(Scene images with change listings)
▼▼▼
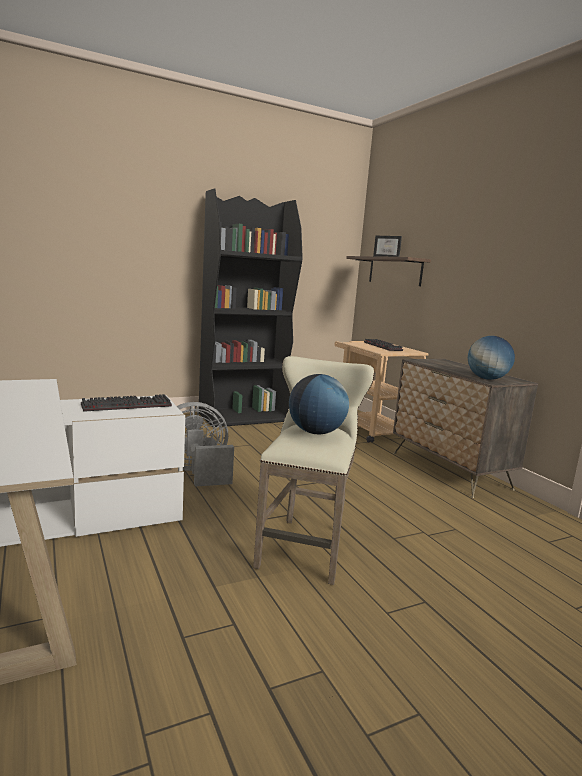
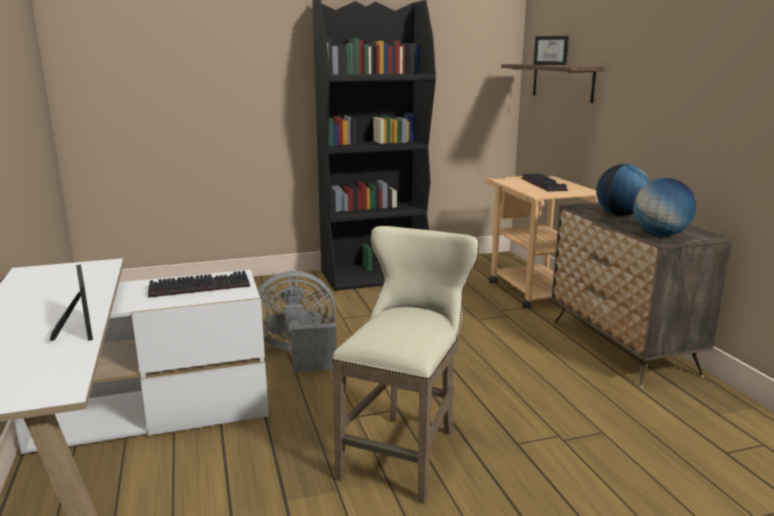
camera: 10 degrees right, 5 degrees up
globe [289,374,349,434] -> globe moved to [596,164,650,216]
none -> picture frame [50,265,93,341]

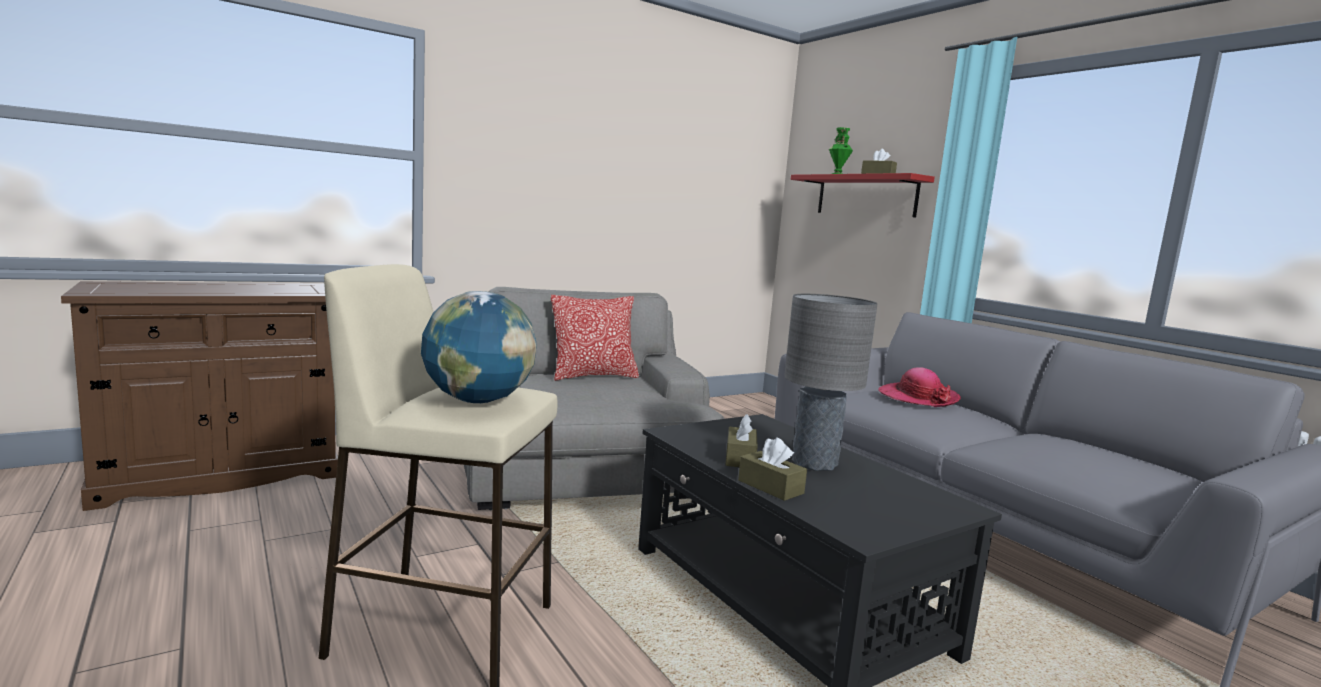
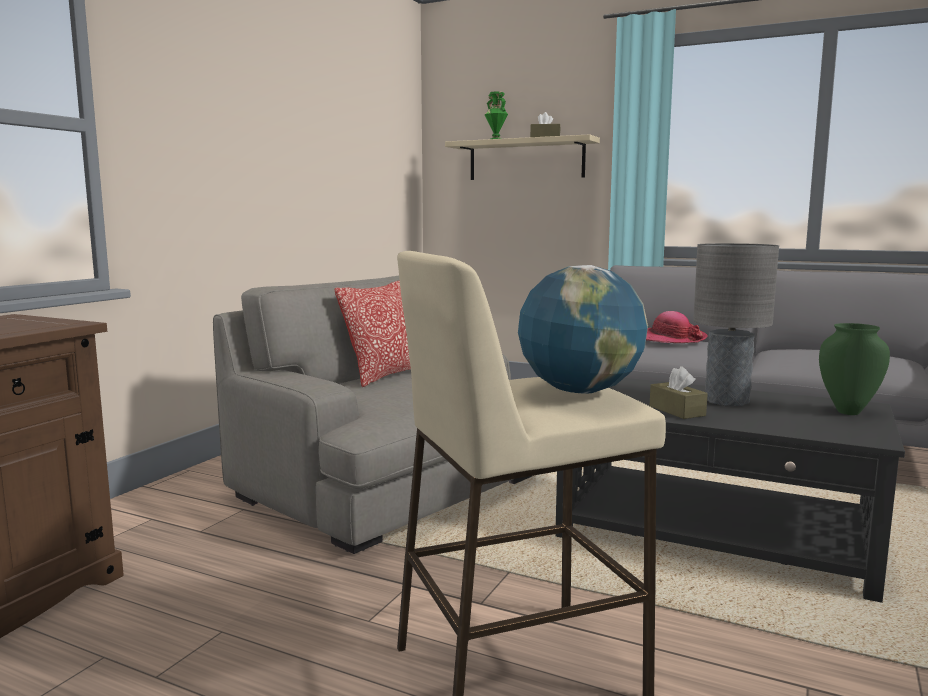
camera: 30 degrees left, 0 degrees up
brown tissue box [738,437,807,501] -> none
red shelf [790,173,935,217] -> beige shelf [445,134,600,180]
none -> green vase [819,323,890,415]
▲▲▲
◆ The problem ◆
Pictures aside, restate all of the entries exactly.

◆ Solution ◆
camera: 10 degrees right, 5 degrees up
globe [289,374,349,434] -> globe moved to [596,164,650,216]
none -> picture frame [50,265,93,341]

camera: 30 degrees left, 0 degrees up
brown tissue box [738,437,807,501] -> none
red shelf [790,173,935,217] -> beige shelf [445,134,600,180]
none -> green vase [819,323,890,415]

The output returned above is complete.